Showing posts with label MDS. Show all posts
Showing posts with label MDS. Show all posts

Wednesday, March 21, 2012

A Supervised Global ADMIXTURE Run


A supervised ADMIXTURE run, assumes that certain populations within a given dataset are 100% of a certain ancestry, so for instance, given one wants to run ADMIXTURE at K=10 in supervised mode, then 10 different populations that are assumed to come from the 10 putative ancestral clusters that the software will infer, or rather will be forced to infer, must be manually selected.
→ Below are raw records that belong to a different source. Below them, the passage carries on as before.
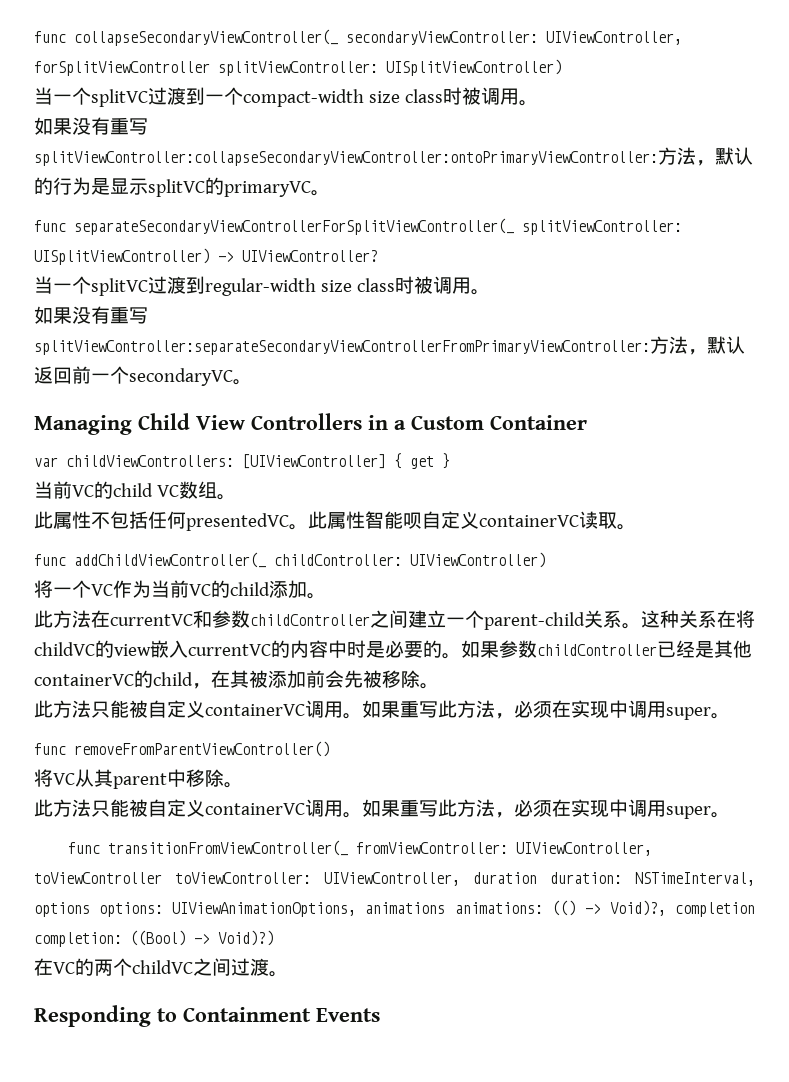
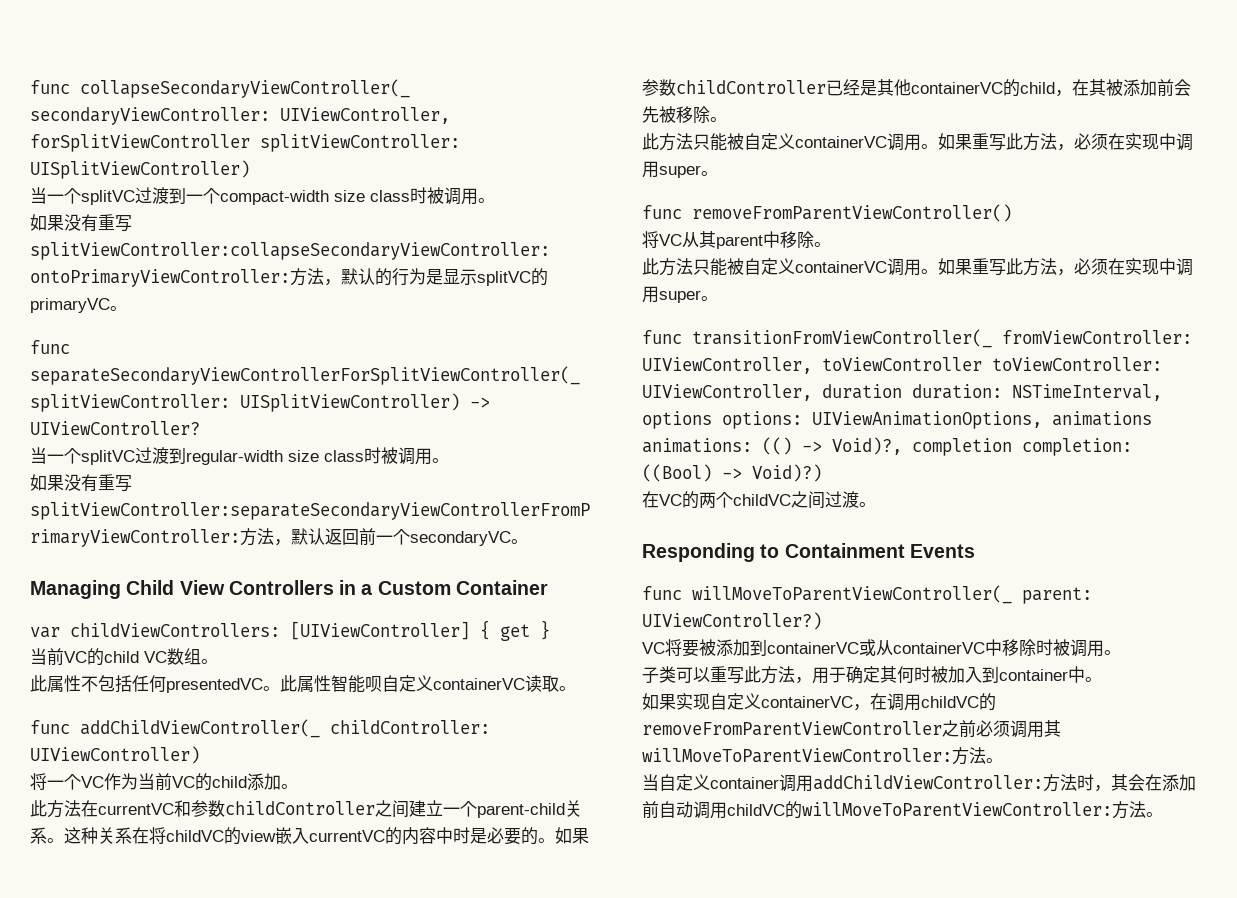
(380, 1015) none -> [642,585,1092,604] [642,612,822,630] [642,639,1121,657] [642,666,1102,684] [642,693,996,711] [642,720,1061,738] [642,747,1003,765] [642,774,1196,792] [642,801,1163,819] // func willMoveToParentViewController(_ parent: UIViewController?) // VC将要被添加到containerVC或从containerVC中移除时被调用。 // 子类可以重写此方法，用于确定其何时被加入到container中。 // 如果实现自定义containerVC，在调用childVC的removeFromParentViewController之前必须调用其willMoveToParentViewController:方法。 // 当自定义container调用addChildViewController:方法时，其会在添加前自动调用childVC的willMoveToParentViewController:方法。

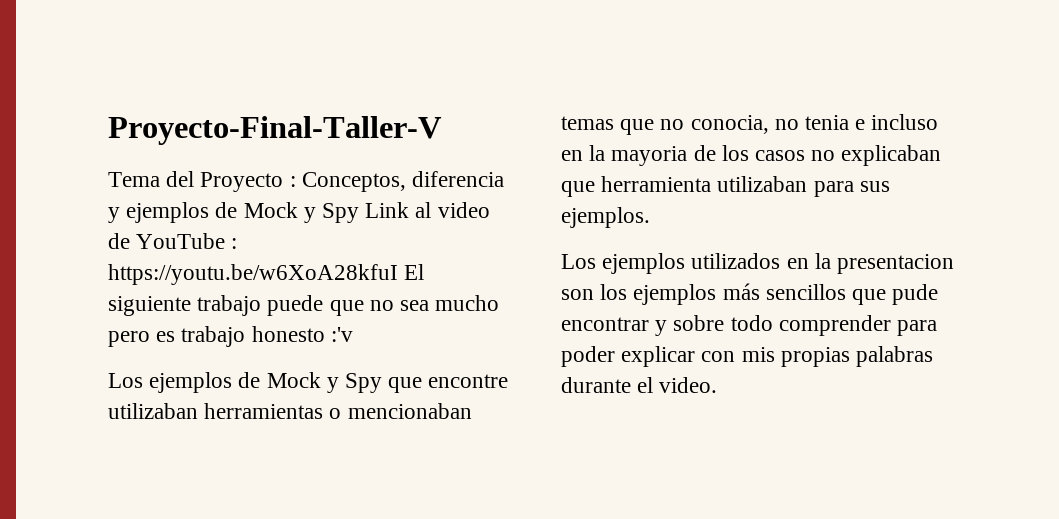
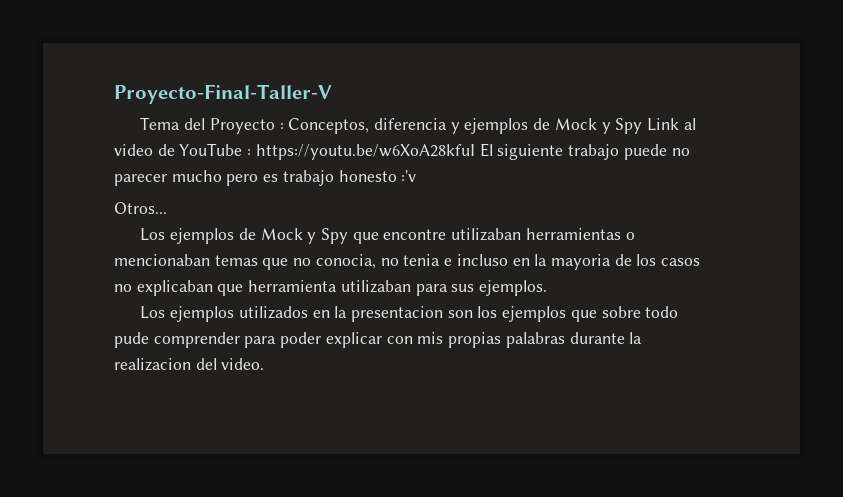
[329,300,430,316] que no sea -> [671,148,690,156] [114,174,167,186] no parecer
(353, 334) none -> [114,202,167,214] // Otros...
[722,283,939,305] [561,317,668,336] más sencillos que pude encontrar y -> [570,310,597,322] que
(773, 323) none -> [114,332,149,348] pude
[637,377,654,393] el -> [629,332,643,344] [114,358,217,371] la realizacion del

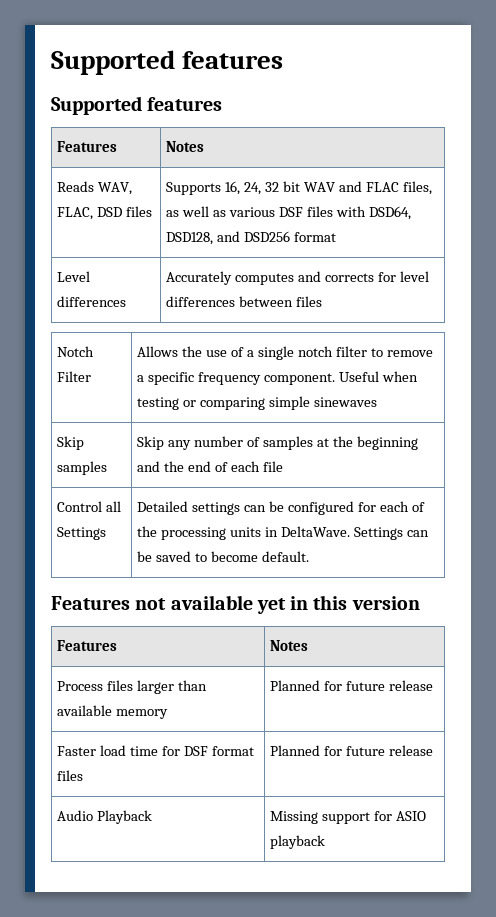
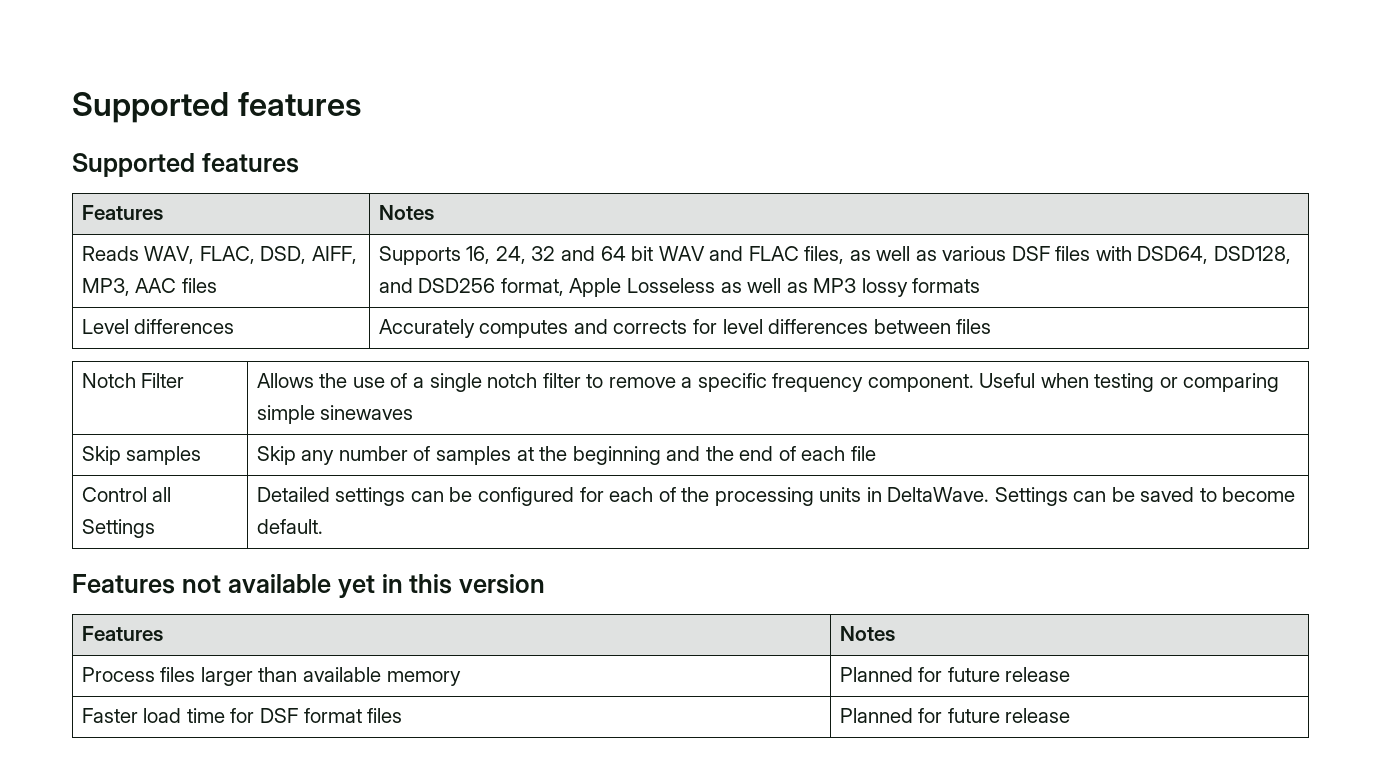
[97,207,123,217] DSD -> [260,246,357,264] [81,278,177,296] DSD, AIFF, MP3, AAC
(280, 187) none -> [560,246,626,261] and 64
[294,232,337,242] format -> [500,278,981,297] format, Apple Losseless as well as MP3 lossy formats
[57,810,153,824] [270,811,427,824] [270,835,326,849] // Audio Playback | Missing support for ASIO playback -> (1071, 715) none

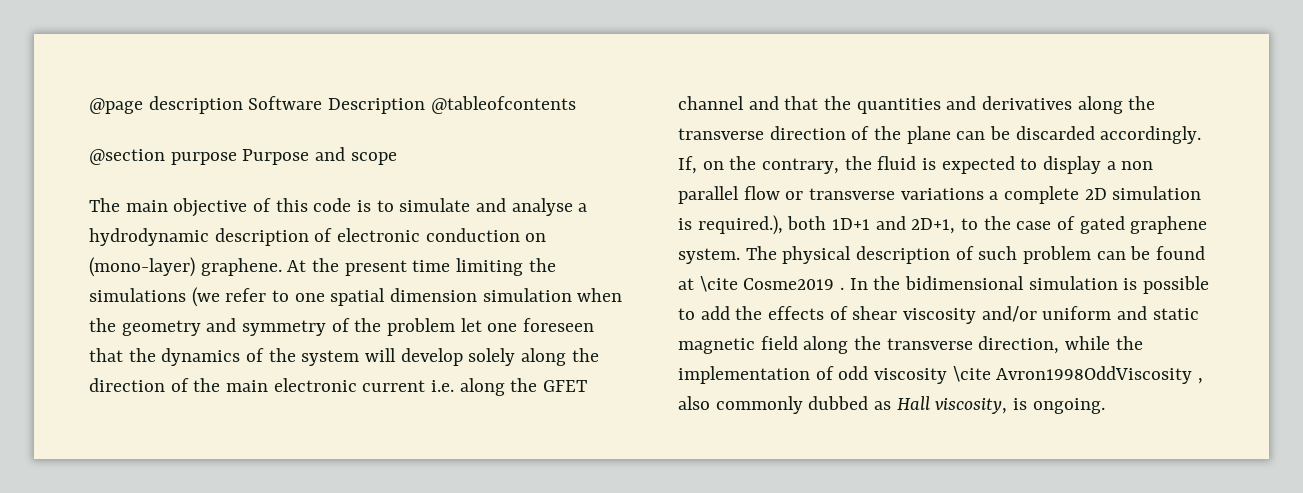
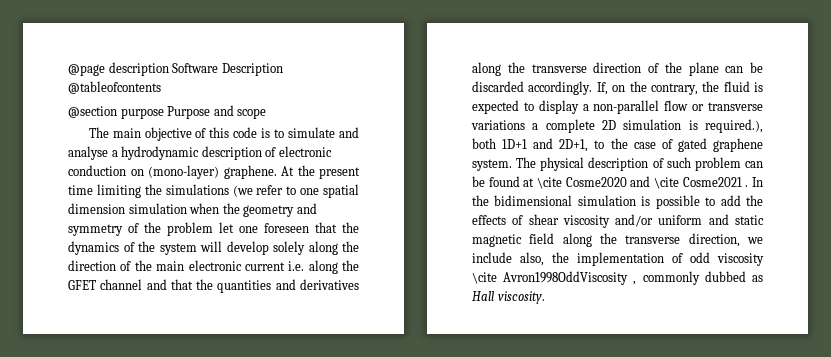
[1121,161,1154,170] [678,186,739,204] non parallel -> [593,100,660,114] non-parallel
[743,278,835,290] Cosme2019 -> [565,176,742,189] Cosme2020 and \cite Cosme2021
[1065,336,1111,350] while -> [747,237,763,244] [472,252,544,266] we include also,
[678,396,710,410] also -> (637, 283) none
[935,398,1105,414] viscosity, is ongoing. -> [497,291,545,304] viscosity.

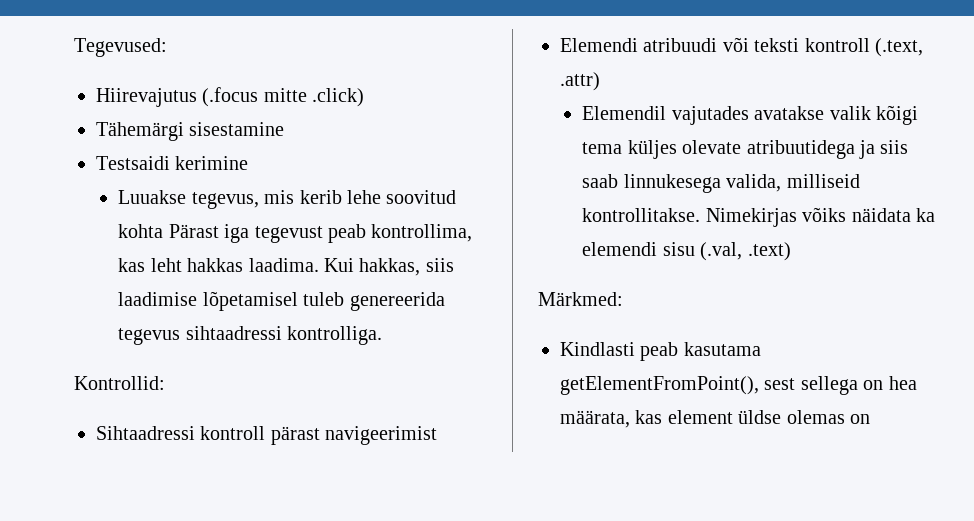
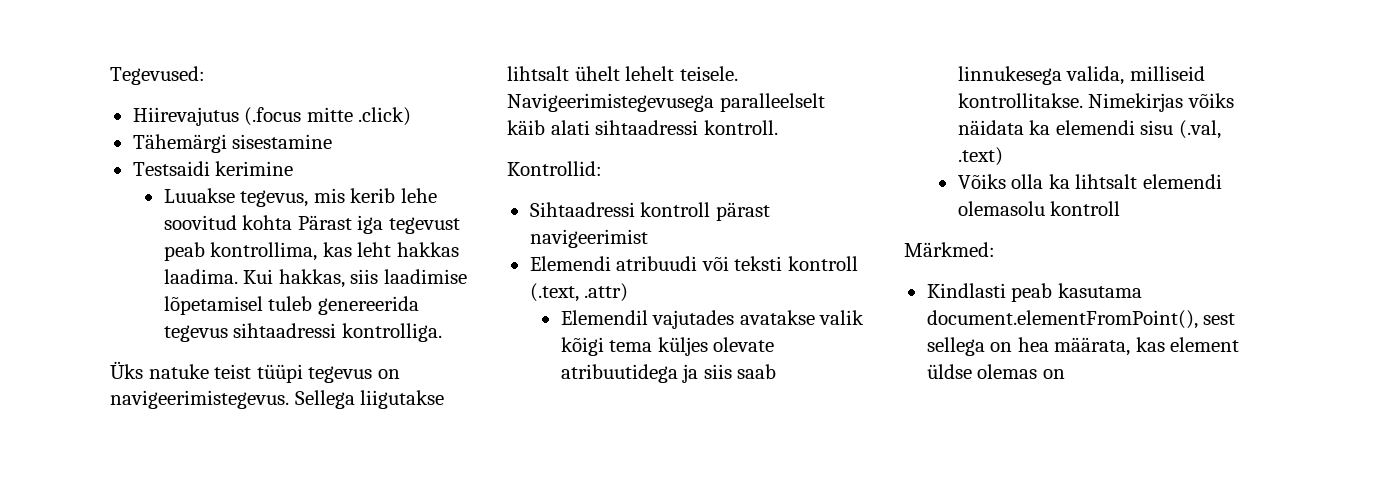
(383, 335) none -> [110,361,400,383] [110,390,445,409] [507,66,738,81] [507,93,825,112] [507,120,778,135] // Üks natuke teist tüüpi tegevus on navigeerimistegevus. Sellega liigutakse lihtsalt ühelt lehelt teisele. Navigeerimistegevusega paralleelselt käib alati sihtaadressi kontroll.
(791, 251) none -> [957,174,1222,189] [957,201,1121,216] // Võiks olla ka lihtsalt elemendi olemasolu kontroll
[560,376,759,395] getElementFromPoint(), -> [926,310,1198,329] document.elementFromPoint(),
I wanted to explore this type of a run on a global basis and purposefully select populations that not only may form their own clusters in an unsupervised run, but are also thought to be within the 'trunk', bifurcation 'nodes' and end 'branches' of the ancestral 'tree' of all people.
  
The basis of this run is the global dataset than can be downloaded in PLINK format from here. The dataset, a superset of the African dataset that I have been thus far utilizing, contains 3,970 individuals from around the world typed at 27,022 genome-wide SNPs.
A 3 dimensional, as well as a dim1 vs dim2, MDS plot labelled according to the median coordinates of the population groups for this dataset can be seen below:



The general structure of a globally spread PCA/MDS plot is well known and understood, the first principal component, describing the highest variation of all the components, separates Africans from non-Africans, while the second principal component separates West Asians/Europeans from East Asians, Oceanians and Native Americans. The 3rd principal component can be however shaky, in the plot above it separates Native Americans from the rest, however other sources have shown that the 3rd principal component in a global PCA separates divergent hunter gatherers (like the Hadza, Sandawe, San and Pygmies) from every body else, perhaps a 3-D PCA generated from full genome scans will put this to rest once and for all.